Não é possível que V. Exas. que assistem aos Cortejos das
Queimas das Fitas, ou do "Enterro da Gata" no caso, tenham a ousadia de
pensar que aquela quantidade enorme de Jovens é toda um bando de "gente
que não sabe o que faz", ou que "é maluca para andar naquelas coisas a
ser humilhada", ou mesmo para chorar copiosamente abraçados uns aos
outros e aos seus doutores no final de cada cortejo.
Eles choram
Sr. Dr. porque sabem que são um. Eles choram Sr. Dr. porque sabem que as
atenções e o carinho que durante um ano receberam dos mais velhos acaba
naquele momento. Eles choram Sr. Dr. porque não têm a certeza se serão
capazes de dar aos outros o que a eles foi dado. Eles choram Sr. Dr.
porque não são Veteranos, se o fossem tinham a certeza que Tradição
Académica é Vida e Paixão" e que aquelas lágrimas já são uma primeira
demonstração da sua Paixão.
Mas sabe, Sr. Dr. a Tradição Académica
tem um enorme problema para resolver.
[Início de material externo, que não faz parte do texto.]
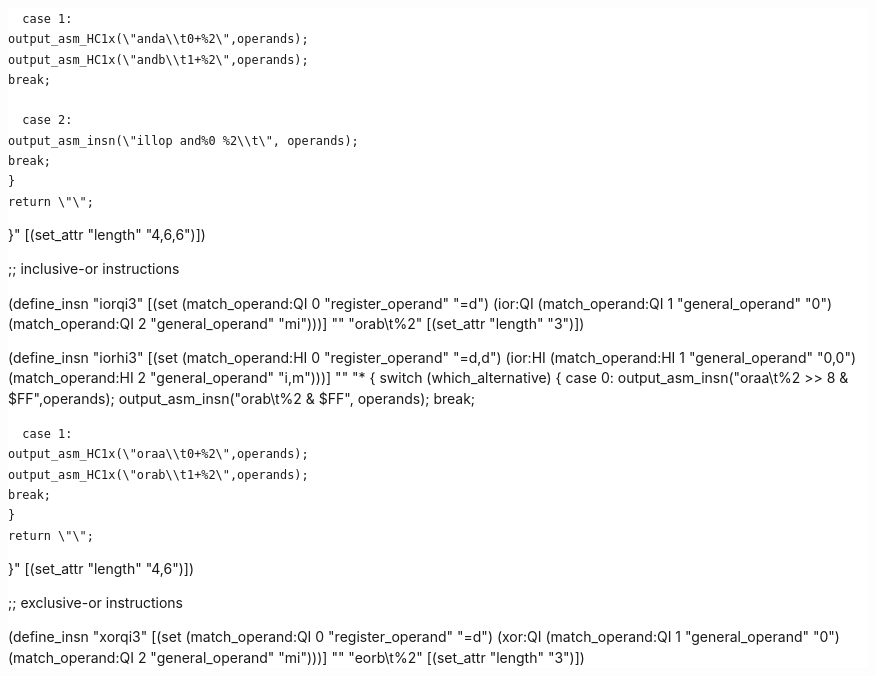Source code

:       case 1:
	output_asm_HC1x(\"anda\\t0+%2\",operands);
	output_asm_HC1x(\"andb\\t1+%2\",operands);
	break;

      case 2:
	output_asm_insn(\"illop and%0 %2\\t\", operands);
	break;
    }
    return \"\";
  }"
  [(set_attr "length" "4,6,6")])



;; inclusive-or instructions


(define_insn "iorqi3"
  [(set (match_operand:QI 0 "register_operand" "=d")
	(ior:QI (match_operand:QI 1 "general_operand" "0")
		(match_operand:QI 2 "general_operand" "mi")))]
  ""
  "orab\\t%2"
  [(set_attr "length" "3")])


(define_insn "iorhi3"
  [(set (match_operand:HI 0 "register_operand" "=d,d")
	(ior:HI (match_operand:HI 1 "general_operand" "0,0")
		(match_operand:HI 2 "general_operand" "i,m")))]
  ""
  "*
  {
    switch (which_alternative)
    {
      case 0:
	output_asm_insn(\"oraa\\t%2 >> 8 & $FF\",operands);
	output_asm_insn(\"orab\\t%2      & $FF\", operands);
	break;

      case 1:
	output_asm_HC1x(\"oraa\\t0+%2\",operands);
	output_asm_HC1x(\"orab\\t1+%2\",operands);
	break;
    }
    return \"\";
  }"
  [(set_attr "length" "4,6")])



;; exclusive-or instructions


(define_insn "xorqi3"
  [(set (match_operand:QI 0 "register_operand" "=d")
	(xor:QI (match_operand:QI 1 "general_operand" "0")
		(match_operand:QI 2 "general_operand" "mi")))]
  ""
  "eorb\\t%2"
  [(set_attr "length" "3")])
É que cada vez existem mais
académicos e cada vez se torna mais dificil ensinar a viver e sentir o
que é "Ser Académico". Eu já ensinei algumas gerações, agora tenho
reparado como ensinam a minha fillha, e devo-lhe dizer que sinto um
enorme Orgulho em ver a minha filha de "Capa e Batina" a receber
caloiros, e de a ver na Tuna Académica, outro elemento das Tradições
Académicas que V. Exas. infelizmente só se lembram quando vos dá jeito.
Sabe, Sr. Dr. sigo com olhar atento e de "veterano" as praxes que lhe
fizeram e devo afirmar-lhe que estou imensamente grato aos "doutores e
veteranos" que a ensinaram porque consigo ver nos olhos dela não a minha
paixão, porque essa é muito minha, mas a paixão que ela tem pela mesma
Tradição que o Pai tanto defendeu, defende e defenderá sempre que
necessário.
Finalizando gostaria de lhe dizer que no "Dura Praxis
Sed Praxis" sempre esteve incluído o seu "Utilis Praxis Sed Praxis" é
necessário é que se esteja mais Atento.